> **Goal of the exercise**: The answer should consist of the records below, repeated exactly, and no pictures.

(Records from a data collection)
* * * * *
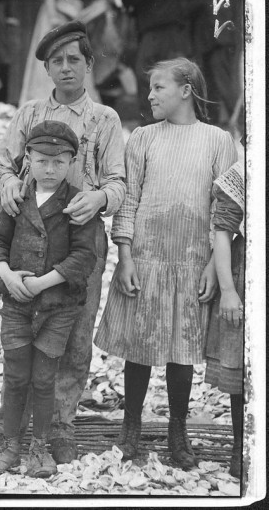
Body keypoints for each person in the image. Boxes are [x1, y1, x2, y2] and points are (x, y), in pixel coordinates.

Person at [0, 20, 126, 465]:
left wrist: (100, 196)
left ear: (88, 64)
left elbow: (120, 183)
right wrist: (7, 182)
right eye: (57, 61)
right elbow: (2, 166)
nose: (66, 68)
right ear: (46, 67)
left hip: (80, 237)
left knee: (73, 334)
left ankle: (61, 423)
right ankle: (19, 428)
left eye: (74, 60)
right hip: (28, 233)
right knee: (24, 327)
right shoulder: (28, 113)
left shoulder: (104, 119)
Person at [94, 57, 237, 469]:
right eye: (151, 87)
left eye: (159, 87)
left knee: (181, 348)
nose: (150, 95)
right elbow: (130, 198)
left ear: (186, 90)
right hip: (147, 257)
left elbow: (222, 209)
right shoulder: (142, 137)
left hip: (191, 261)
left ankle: (178, 429)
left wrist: (213, 261)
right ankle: (131, 426)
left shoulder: (216, 140)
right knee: (139, 346)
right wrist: (125, 255)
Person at [0, 121, 98, 477]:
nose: (50, 169)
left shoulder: (77, 202)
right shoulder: (16, 200)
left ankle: (40, 448)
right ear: (27, 159)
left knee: (45, 379)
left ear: (72, 163)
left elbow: (84, 257)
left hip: (58, 308)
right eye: (42, 160)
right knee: (16, 378)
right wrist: (7, 275)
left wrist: (43, 283)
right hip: (17, 305)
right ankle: (10, 445)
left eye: (59, 162)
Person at [205, 158, 245, 480]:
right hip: (248, 273)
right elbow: (223, 234)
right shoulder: (242, 174)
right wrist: (229, 290)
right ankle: (240, 446)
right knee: (244, 369)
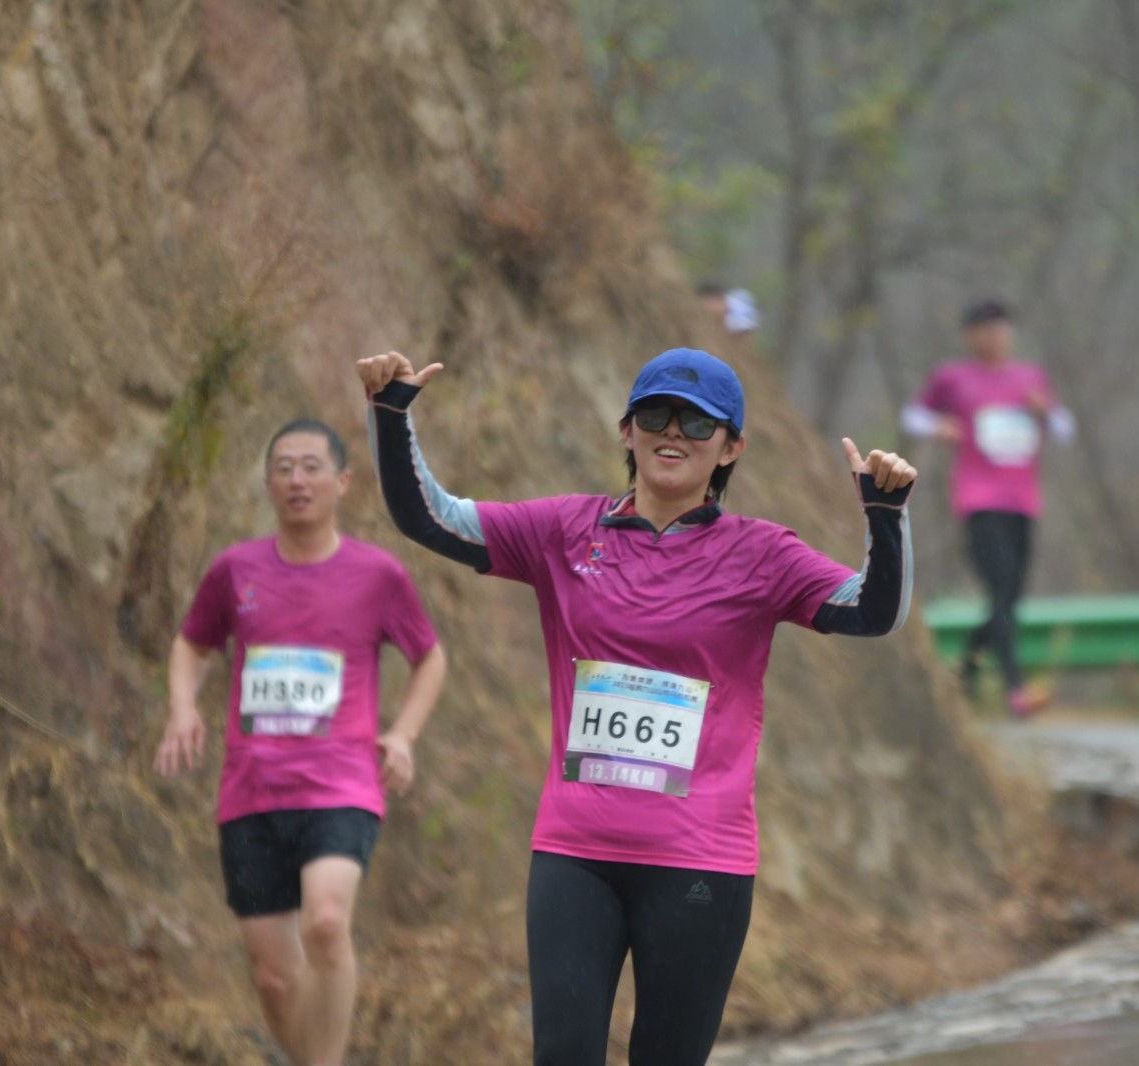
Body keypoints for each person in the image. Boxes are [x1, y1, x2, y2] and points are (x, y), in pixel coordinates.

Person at [358, 346, 916, 1066]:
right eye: (655, 414)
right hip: (575, 853)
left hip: (700, 864)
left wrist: (885, 515)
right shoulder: (565, 531)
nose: (673, 432)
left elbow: (873, 613)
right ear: (627, 430)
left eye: (698, 422)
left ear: (732, 447)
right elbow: (433, 519)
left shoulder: (762, 554)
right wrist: (391, 414)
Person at [154, 418, 447, 1066]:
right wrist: (182, 710)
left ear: (342, 482)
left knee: (325, 921)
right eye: (283, 467)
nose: (297, 479)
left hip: (342, 784)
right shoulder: (235, 570)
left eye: (312, 466)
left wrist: (403, 734)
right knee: (275, 979)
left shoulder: (378, 575)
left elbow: (429, 657)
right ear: (267, 483)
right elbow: (191, 643)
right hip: (251, 790)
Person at [901, 300, 1074, 717]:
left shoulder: (1030, 379)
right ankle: (1017, 692)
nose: (996, 338)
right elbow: (912, 416)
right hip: (978, 500)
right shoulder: (954, 378)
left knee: (1008, 600)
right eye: (987, 330)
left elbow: (1065, 431)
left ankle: (961, 677)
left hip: (1024, 501)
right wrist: (938, 425)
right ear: (971, 336)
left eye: (1002, 330)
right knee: (999, 592)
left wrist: (1045, 413)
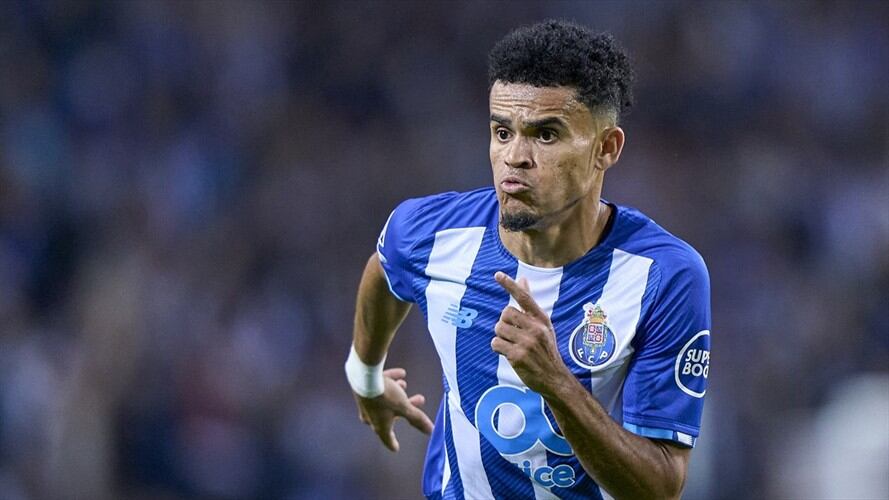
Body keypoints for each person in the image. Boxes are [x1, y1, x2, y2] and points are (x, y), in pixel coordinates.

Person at [345, 19, 711, 500]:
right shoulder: (432, 234)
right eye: (502, 132)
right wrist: (365, 375)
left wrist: (555, 382)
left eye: (545, 135)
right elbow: (384, 272)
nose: (514, 157)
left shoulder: (664, 276)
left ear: (606, 148)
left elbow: (658, 488)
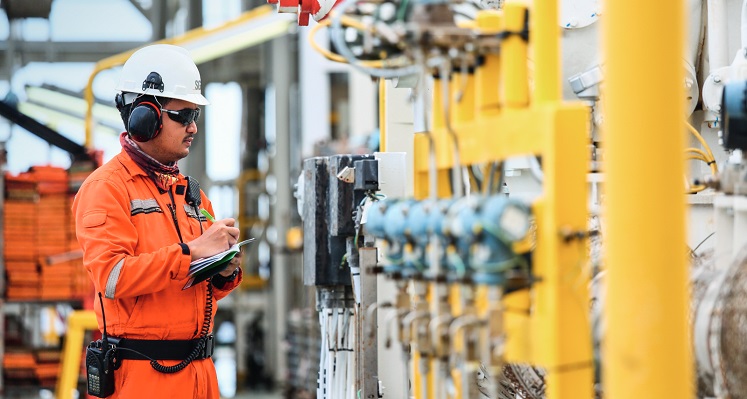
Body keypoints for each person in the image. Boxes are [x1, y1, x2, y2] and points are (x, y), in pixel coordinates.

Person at [72, 44, 243, 398]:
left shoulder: (191, 193)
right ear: (144, 117)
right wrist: (192, 251)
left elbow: (194, 291)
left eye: (196, 115)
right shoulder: (106, 188)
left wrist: (224, 270)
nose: (193, 127)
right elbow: (112, 277)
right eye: (183, 115)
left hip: (201, 377)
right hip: (143, 381)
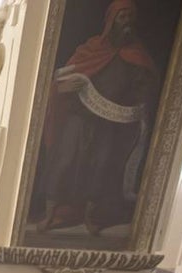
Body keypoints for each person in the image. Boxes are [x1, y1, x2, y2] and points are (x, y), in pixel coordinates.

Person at [33, 0, 159, 235]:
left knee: (100, 168)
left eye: (131, 17)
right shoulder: (91, 49)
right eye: (122, 17)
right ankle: (49, 215)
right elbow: (60, 81)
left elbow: (145, 91)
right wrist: (65, 86)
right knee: (64, 162)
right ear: (111, 21)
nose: (127, 23)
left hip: (110, 123)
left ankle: (90, 216)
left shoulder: (137, 56)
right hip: (79, 117)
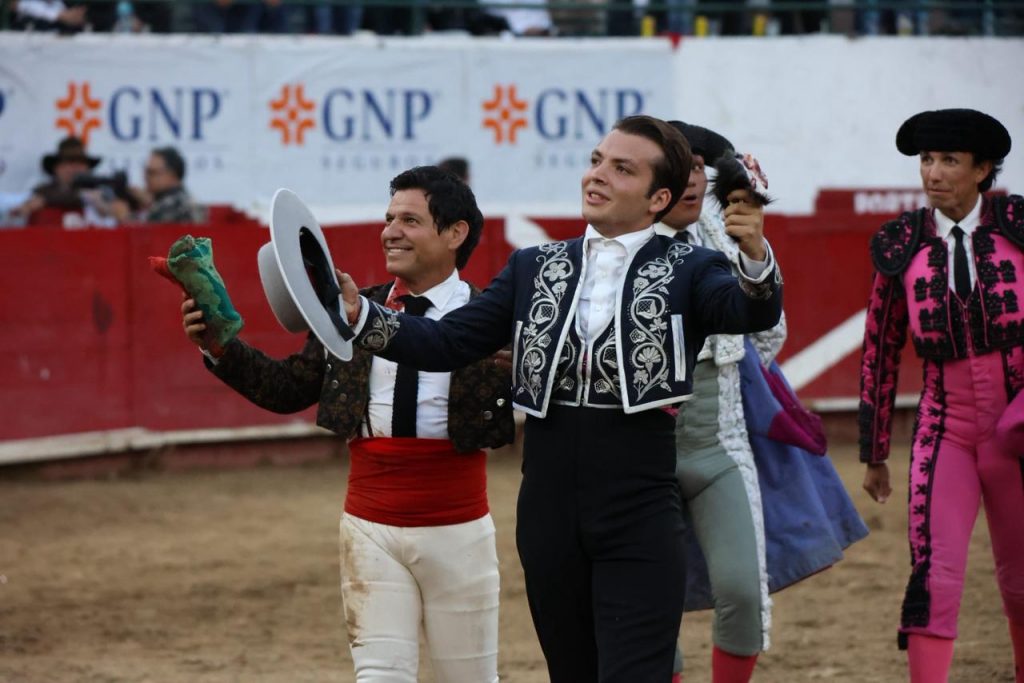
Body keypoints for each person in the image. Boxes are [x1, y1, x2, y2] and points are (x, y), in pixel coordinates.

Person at [337, 115, 784, 681]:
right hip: (547, 508)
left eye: (622, 169)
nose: (597, 175)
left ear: (658, 199)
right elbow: (449, 340)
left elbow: (748, 311)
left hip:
* * * * *
> **Solution for this task**:
Body keypoints for each person in the image. Boxes are [x1, y1, x2, y2] and points are (x, y), in pixel coordinates.

Person at [0, 20, 126, 465]:
left wrist: (100, 196)
left ear: (88, 64)
left elbow: (120, 183)
right wrist: (7, 182)
right eye: (57, 61)
right elbow: (2, 166)
nose: (66, 68)
right ear: (46, 67)
left hip: (80, 237)
left knee: (73, 334)
left ankle: (61, 423)
right ankle: (19, 428)
left eye: (74, 60)
right hip: (28, 233)
right knee: (24, 327)
right shoulder: (28, 113)
left shoulder: (104, 119)
Person at [94, 57, 237, 469]:
right eye: (151, 87)
left eye: (159, 87)
left knee: (181, 348)
nose: (150, 95)
right elbow: (130, 198)
left ear: (186, 90)
right hip: (147, 257)
left elbow: (222, 209)
right shoulder: (142, 137)
left hip: (191, 261)
left ankle: (178, 429)
left wrist: (213, 261)
right ankle: (131, 426)
left shoulder: (216, 140)
right knee: (139, 346)
right wrist: (125, 255)
Person at [0, 121, 98, 477]:
nose: (50, 169)
left shoulder: (77, 202)
right shoulder: (16, 200)
left ankle: (40, 448)
right ear: (27, 159)
left knee: (45, 379)
left ear: (72, 163)
left elbow: (84, 257)
left hip: (58, 308)
right eye: (42, 160)
right knee: (16, 378)
right wrist: (7, 275)
left wrist: (43, 283)
right hip: (17, 305)
right ankle: (10, 445)
left eye: (59, 162)
Person at [205, 158, 245, 480]:
right hip: (248, 273)
right elbow: (223, 234)
right shoulder: (242, 174)
right wrist: (229, 290)
right ankle: (240, 446)
right knee: (244, 369)
Body keypoints for each person in the image. Boxes are [x1, y1, x2, y2] and points are (x, y), in pixel coordinates.

Person at [358, 346, 916, 1066]:
right eye: (655, 414)
right hip: (575, 853)
left hip: (700, 864)
left wrist: (885, 515)
right shoulder: (565, 531)
nose: (673, 432)
left elbow: (873, 613)
right ear: (627, 430)
left eye: (698, 422)
left ear: (732, 447)
right elbow: (433, 519)
left shoulder: (762, 554)
right wrist: (391, 414)
Person at [154, 418, 447, 1066]:
right wrist: (182, 710)
left ear: (342, 482)
left knee: (325, 921)
right eye: (283, 467)
nose: (297, 479)
left hip: (342, 784)
right shoulder: (235, 570)
left eye: (312, 466)
left wrist: (403, 734)
right knee: (275, 979)
left shoulder: (378, 575)
left elbow: (429, 657)
right ear: (267, 483)
right elbow: (191, 643)
right hip: (251, 790)
Person at [901, 300, 1074, 717]:
left shoulder: (1030, 379)
right ankle: (1017, 692)
nose: (996, 338)
right elbow: (912, 416)
right hip: (978, 500)
right shoulder: (954, 378)
left knee: (1008, 600)
right eye: (987, 330)
left elbow: (1065, 431)
left ankle: (961, 677)
left hip: (1024, 501)
right wrist: (938, 425)
right ear: (971, 336)
left eye: (1002, 330)
right knee: (999, 592)
left wrist: (1045, 413)
Body keypoints for each person in the image. Boxes are [x1, y1, x2, y2] and points are (x, y), in pixel coordinates.

Person at [345, 19, 711, 500]:
right shoulder: (432, 234)
right eye: (502, 132)
right wrist: (365, 375)
left wrist: (555, 382)
left eye: (545, 135)
right elbow: (384, 272)
nose: (514, 157)
left shoulder: (664, 276)
left ear: (606, 148)
left elbow: (658, 488)
Body keypoints for each person in the image. Boxes are [x1, y1, x2, y2] and points are (x, y), in pixel coordinates.

Person at [72, 44, 243, 398]:
left shoulder: (191, 193)
right ear: (144, 117)
right wrist: (192, 251)
left elbow: (194, 291)
left eye: (196, 115)
right shoulder: (106, 188)
left wrist: (224, 270)
nose: (193, 127)
right elbow: (112, 277)
right eye: (183, 115)
left hip: (201, 377)
right hip: (143, 381)
Body keypoints for each person in the image. Boxes are [x1, y1, x2, y2] and points are (x, y), in pixel coordinates.

Person at [33, 0, 159, 235]:
left knee: (100, 168)
left eye: (131, 17)
right shoulder: (91, 49)
right eye: (122, 17)
right ankle: (49, 215)
right elbow: (60, 81)
left elbow: (145, 91)
right wrist: (65, 86)
right knee: (64, 162)
right ear: (111, 21)
nose: (127, 23)
left hip: (110, 123)
left ankle: (90, 216)
left shoulder: (137, 56)
right hip: (79, 117)
Body keypoints for each person in the image. Boxes are [x1, y1, x2, y2] and points are (x, y), in pixel coordinates.

Person at [337, 115, 784, 681]:
right hip: (547, 508)
left eye: (622, 169)
nose: (597, 175)
left ear: (658, 199)
right elbow: (449, 340)
left elbow: (748, 311)
left hip:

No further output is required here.